Records shown –
■ ■ ■ ■ ■ ■ ■

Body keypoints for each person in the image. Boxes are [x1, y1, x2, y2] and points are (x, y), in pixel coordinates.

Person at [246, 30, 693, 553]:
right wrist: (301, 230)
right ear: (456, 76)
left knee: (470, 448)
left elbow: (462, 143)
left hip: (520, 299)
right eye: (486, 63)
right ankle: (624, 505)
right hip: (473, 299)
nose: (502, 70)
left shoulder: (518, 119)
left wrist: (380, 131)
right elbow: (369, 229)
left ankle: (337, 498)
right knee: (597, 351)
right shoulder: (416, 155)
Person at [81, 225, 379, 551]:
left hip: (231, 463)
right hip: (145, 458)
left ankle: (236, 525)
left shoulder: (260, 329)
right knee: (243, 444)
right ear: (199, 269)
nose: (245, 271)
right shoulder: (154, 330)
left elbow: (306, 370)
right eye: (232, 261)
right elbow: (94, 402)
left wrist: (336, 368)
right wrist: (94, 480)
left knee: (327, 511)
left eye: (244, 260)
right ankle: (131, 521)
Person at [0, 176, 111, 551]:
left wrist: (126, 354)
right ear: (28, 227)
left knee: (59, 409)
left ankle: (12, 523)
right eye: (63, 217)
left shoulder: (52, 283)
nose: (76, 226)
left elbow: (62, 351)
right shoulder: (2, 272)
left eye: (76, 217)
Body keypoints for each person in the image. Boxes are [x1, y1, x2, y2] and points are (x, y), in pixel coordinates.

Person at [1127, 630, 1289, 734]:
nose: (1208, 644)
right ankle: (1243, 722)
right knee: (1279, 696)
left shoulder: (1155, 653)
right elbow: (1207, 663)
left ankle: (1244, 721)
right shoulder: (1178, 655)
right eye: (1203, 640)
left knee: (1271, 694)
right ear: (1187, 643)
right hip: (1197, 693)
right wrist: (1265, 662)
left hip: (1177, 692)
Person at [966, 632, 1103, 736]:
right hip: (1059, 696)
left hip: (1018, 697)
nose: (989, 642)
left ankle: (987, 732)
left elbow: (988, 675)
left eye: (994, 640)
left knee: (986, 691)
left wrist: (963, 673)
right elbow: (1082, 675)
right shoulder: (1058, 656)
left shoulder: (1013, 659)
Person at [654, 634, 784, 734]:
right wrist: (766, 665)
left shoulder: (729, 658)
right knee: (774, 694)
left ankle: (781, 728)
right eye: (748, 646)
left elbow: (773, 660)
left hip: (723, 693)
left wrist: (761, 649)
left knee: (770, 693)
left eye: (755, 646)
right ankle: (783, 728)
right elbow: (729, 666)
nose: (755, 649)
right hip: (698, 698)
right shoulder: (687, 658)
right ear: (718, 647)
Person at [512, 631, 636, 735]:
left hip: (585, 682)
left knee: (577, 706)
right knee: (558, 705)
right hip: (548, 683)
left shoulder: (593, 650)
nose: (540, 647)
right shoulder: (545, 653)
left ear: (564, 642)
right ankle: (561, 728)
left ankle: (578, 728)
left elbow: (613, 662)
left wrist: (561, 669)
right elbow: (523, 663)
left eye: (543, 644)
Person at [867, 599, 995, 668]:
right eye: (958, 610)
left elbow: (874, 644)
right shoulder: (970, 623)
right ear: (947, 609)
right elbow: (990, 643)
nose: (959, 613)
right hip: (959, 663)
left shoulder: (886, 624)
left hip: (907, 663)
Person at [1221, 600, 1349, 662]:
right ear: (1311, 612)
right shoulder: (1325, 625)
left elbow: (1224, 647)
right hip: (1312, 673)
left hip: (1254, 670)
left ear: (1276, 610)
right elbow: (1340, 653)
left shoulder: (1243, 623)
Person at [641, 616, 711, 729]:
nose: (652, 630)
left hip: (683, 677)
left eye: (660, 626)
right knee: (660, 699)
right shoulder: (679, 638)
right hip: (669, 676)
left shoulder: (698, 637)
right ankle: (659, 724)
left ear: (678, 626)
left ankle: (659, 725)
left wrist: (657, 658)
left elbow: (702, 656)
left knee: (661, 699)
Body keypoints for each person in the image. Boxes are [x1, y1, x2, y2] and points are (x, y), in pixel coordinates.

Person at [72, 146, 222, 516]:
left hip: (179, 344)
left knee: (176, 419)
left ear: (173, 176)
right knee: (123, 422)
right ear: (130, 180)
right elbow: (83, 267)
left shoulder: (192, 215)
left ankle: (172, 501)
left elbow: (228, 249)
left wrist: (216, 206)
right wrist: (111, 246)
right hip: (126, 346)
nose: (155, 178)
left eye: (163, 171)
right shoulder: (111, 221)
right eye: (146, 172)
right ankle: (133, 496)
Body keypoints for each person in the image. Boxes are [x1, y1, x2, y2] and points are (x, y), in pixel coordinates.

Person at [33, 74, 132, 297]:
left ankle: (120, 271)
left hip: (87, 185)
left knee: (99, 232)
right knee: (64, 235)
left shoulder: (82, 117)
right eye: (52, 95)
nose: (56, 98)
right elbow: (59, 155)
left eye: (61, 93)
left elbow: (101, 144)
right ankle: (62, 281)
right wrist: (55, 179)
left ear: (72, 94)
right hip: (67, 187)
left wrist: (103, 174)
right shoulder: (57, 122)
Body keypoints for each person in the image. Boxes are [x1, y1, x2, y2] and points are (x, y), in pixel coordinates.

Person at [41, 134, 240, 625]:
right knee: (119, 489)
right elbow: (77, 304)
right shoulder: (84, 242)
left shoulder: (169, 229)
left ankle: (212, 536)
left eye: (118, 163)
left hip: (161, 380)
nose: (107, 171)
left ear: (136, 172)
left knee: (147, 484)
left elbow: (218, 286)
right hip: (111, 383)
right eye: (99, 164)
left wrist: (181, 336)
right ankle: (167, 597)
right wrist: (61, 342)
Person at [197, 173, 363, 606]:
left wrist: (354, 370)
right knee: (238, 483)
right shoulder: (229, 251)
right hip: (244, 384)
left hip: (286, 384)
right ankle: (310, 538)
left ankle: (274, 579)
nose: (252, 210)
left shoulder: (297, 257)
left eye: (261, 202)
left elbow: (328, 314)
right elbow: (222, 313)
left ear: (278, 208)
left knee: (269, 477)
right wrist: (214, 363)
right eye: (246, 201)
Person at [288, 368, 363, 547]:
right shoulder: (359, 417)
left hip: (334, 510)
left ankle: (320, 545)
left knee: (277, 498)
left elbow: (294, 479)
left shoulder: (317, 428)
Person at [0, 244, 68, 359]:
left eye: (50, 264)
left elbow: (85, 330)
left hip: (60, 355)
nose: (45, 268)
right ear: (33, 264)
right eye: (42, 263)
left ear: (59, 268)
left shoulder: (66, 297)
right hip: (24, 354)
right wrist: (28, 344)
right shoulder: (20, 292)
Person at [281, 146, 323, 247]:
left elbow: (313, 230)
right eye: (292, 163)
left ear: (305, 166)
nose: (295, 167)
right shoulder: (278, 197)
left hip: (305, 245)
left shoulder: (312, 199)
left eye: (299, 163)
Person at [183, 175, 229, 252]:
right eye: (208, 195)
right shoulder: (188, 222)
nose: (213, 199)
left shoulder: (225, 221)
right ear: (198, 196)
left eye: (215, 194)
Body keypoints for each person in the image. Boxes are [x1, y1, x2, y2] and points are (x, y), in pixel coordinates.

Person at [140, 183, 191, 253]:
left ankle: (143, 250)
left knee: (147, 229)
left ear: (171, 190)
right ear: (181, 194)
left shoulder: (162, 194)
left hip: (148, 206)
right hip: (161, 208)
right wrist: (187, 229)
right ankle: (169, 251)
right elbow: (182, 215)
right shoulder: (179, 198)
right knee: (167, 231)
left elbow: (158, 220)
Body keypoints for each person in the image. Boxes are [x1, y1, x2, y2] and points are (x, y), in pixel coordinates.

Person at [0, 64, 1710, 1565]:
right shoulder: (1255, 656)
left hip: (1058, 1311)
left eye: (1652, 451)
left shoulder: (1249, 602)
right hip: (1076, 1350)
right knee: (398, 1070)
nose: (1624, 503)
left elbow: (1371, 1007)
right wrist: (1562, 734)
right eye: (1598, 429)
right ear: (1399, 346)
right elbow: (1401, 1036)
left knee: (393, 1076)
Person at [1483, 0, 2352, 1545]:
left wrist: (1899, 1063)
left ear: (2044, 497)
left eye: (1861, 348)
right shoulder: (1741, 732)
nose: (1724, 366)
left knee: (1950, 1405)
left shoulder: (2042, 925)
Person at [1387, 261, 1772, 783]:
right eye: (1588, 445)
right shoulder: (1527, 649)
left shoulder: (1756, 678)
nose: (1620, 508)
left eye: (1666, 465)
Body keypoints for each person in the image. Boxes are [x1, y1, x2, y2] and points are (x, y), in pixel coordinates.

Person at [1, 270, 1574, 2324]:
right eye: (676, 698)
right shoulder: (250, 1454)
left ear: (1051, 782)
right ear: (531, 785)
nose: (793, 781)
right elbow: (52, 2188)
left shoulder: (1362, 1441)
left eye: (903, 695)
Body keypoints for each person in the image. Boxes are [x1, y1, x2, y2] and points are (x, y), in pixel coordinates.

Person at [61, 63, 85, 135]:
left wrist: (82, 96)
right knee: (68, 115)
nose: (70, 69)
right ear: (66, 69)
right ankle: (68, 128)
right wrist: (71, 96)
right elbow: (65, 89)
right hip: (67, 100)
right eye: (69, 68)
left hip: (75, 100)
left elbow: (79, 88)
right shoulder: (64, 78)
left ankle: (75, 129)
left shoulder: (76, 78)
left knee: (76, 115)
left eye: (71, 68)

■ ■ ■ ■ ■ ■ ■

Restate word for word only the lines above from the line containing "left ear: (173, 176)" to the line containing "left hip: (60, 355)", both of them included.

Response to the task –
left ear: (173, 176)
right knee: (123, 422)
right ear: (130, 180)
right elbow: (83, 267)
left shoulder: (192, 215)
left ankle: (172, 501)
left elbow: (228, 249)
left wrist: (216, 206)
right wrist: (111, 246)
right hip: (126, 346)
nose: (155, 178)
left eye: (163, 171)
right shoulder: (111, 221)
right eye: (146, 172)
right ankle: (133, 496)
Body keypoints for each person in the image. Boxes are [x1, y1, x2, y2] and points are (x, y), in pixel coordinates.

Person at [33, 74, 132, 297]:
left ankle: (120, 271)
left hip: (87, 185)
left knee: (99, 232)
right knee: (64, 235)
left shoulder: (82, 117)
right eye: (52, 95)
nose: (56, 98)
right elbow: (59, 155)
left eye: (61, 93)
left elbow: (101, 144)
right ankle: (62, 281)
right wrist: (55, 179)
left ear: (72, 94)
right hip: (67, 187)
left wrist: (103, 174)
right shoulder: (57, 122)
Body keypoints for each person in the image. Boxes are [x1, y1, x2, y2] and points are (x, y), in pixel coordinates.

Person at [41, 134, 240, 625]:
right knee: (119, 489)
right elbow: (77, 304)
right shoulder: (84, 242)
left shoulder: (169, 229)
left ankle: (212, 536)
left eye: (118, 163)
left hip: (161, 380)
nose: (107, 171)
left ear: (136, 172)
left knee: (147, 484)
left elbow: (218, 286)
right hip: (111, 383)
right eye: (99, 164)
left wrist: (181, 336)
right ankle: (167, 597)
right wrist: (61, 342)
Person at [197, 173, 363, 606]:
left wrist: (354, 370)
right knee: (238, 483)
right shoulder: (229, 251)
right hip: (244, 384)
left hip: (286, 384)
right ankle: (310, 538)
left ankle: (274, 579)
nose: (252, 210)
left shoulder: (297, 257)
left eye: (261, 202)
left elbow: (328, 314)
right elbow: (222, 313)
left ear: (278, 208)
left knee: (269, 477)
right wrist: (214, 363)
right eye: (246, 201)
Person at [288, 368, 363, 547]:
right shoulder: (359, 417)
left hip: (334, 510)
left ankle: (320, 545)
left knee: (277, 498)
left elbow: (294, 479)
left shoulder: (317, 428)
Person at [0, 244, 68, 359]:
left eye: (50, 264)
left elbow: (85, 330)
left hip: (60, 355)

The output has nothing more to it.